Хильдесхаймер до последнего дня своей жизни работал как художник, причем считал себя в первую очередь художником, а уже потом писателем. Подавляющую часть его работ составляют именно коллажи — изображения, составленные из кусков чужих изображений или из разных по фактуре материалов. Как такой коллаж (собранный из объектов, хранящихся в памяти) можно истолковать и совокупность предметов и фотографий из бара «Последний шанс», описанных в радиопьесе «Максин». Да, собственно, и оба романа Хильдесхаймера представляют собой словесные коллажи, коллажи из разнородных фрагментов…
Самое удивительное в пьесе «Максин» — это то, как сильно она, несмотря на кажущуюся абстрактность и причудливость, пропитана очень личными воспоминаниями и переживаниями автора.
(Произведения Вольфганга Хильдесхаймера см. в бумажной версии.)
[1] © Татьяна Баскакова, 2021
[2] Stephan Braese. Nach-Exil. Zu einem Entstehungsort westdeutscher Nachkriegsliteratur. In: Internationales Jahrbuch für Exilforschung, Bd. 19, 2001. München 2001. S. 265.
[3] Слово «Тюнсет» — название городка в Норвегии, которое рассказчик романа находит наугад в железнодорожном справочнике и которое становится отправным пунктом для его размышлений. «Масанте» (или, полностью, «Кал Масанте») — непонятное название некоего дома, куда рассказчик второго романа хотел бы, но не может вернуться. «Масанте» — так на самом деле назывался дом семьи Хильдесхаймеров в Италии.
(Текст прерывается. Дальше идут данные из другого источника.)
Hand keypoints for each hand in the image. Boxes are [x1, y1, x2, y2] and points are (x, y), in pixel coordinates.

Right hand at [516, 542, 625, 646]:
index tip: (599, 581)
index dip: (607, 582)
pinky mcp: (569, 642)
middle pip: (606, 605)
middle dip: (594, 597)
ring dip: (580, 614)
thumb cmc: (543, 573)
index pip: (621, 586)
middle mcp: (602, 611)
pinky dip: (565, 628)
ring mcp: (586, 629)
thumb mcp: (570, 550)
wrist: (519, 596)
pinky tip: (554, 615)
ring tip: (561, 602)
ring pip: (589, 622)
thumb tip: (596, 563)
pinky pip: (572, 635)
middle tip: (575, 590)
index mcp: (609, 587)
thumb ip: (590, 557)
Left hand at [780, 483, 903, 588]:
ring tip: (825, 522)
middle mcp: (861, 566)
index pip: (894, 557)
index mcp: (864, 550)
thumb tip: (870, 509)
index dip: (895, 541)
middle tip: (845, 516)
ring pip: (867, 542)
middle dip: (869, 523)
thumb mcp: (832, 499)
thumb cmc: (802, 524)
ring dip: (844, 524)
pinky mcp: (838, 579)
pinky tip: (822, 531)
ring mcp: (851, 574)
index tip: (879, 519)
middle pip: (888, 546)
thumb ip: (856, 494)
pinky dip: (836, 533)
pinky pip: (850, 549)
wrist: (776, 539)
Если знать последнее обстоятельство, название можно предположительно истолковать как итал. «Cal-ma sante/a?» — «Святая безмятежность», или как фр. «Ma santé» — «Мое здоровье».
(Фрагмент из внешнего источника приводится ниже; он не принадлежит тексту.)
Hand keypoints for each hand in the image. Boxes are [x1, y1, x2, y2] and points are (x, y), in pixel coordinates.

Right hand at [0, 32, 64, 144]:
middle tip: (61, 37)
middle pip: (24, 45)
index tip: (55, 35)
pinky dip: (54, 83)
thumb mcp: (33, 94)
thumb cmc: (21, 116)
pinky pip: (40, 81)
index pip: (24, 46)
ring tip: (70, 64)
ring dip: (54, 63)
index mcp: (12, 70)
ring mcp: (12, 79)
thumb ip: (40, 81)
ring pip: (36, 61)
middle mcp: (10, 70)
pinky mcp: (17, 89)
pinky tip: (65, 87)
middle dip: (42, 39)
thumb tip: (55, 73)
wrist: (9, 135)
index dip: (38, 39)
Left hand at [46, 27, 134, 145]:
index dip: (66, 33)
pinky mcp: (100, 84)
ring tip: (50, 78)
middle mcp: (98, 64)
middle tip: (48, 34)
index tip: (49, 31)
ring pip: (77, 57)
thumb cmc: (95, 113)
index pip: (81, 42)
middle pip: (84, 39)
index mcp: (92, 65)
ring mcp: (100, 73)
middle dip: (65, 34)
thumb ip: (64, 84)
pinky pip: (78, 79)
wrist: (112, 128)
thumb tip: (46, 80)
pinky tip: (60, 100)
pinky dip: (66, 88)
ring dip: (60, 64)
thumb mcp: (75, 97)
[4] Stefan Fuchs. Der Schriftsteller Wolfgang Hildesheimer. Erinnerungen an einen Apokalyptiker. — SWR2 Wissen. Sendung: Donnerstag. 08.12.2016.
[5] „Ich werde nun schweigen“. Wolfgang Hildesheimer im Gespräch mit Hans Helmut Hillrichs. — Göttingen: Lamuv Verlag, 1993. — S. 86-87.
[6] Stefan Fuchs. Der Schriftsteller Wolfgang Hildesheimer.
[7] Stephan Braese. „Ich bin bei weitem der konventionellste Schriftsteller, den ich lesen kann“. Zum 100. Geburtstag von Wolfgang Hildesheimer (1916–1991), in: Zeitschrift für Germanistik. Neue Folge. XXVI/3, 2016, S. 648.
[8] David Wilkinson. The Alfred Wallis Factor: Conflict in Post-War St Ives Art. — Cambridge: James Clarke & Co Ltd, 2017. — S. 104.
[9] Stefan Fuchs. Der Schriftsteller Wolfgang Hildesheimer, S. 8.
[10] Stephan Braese. Jenseits der Pässe: Wolfgang Hildesheimer. Eine Biographie. — Göttingen: Wallstein, 2016. — S. 42.
[11] Букв. «найденные объекты» (англ.). Имеется в виду художественная практика использования таких объектов в собственных композициях: реди-мейд.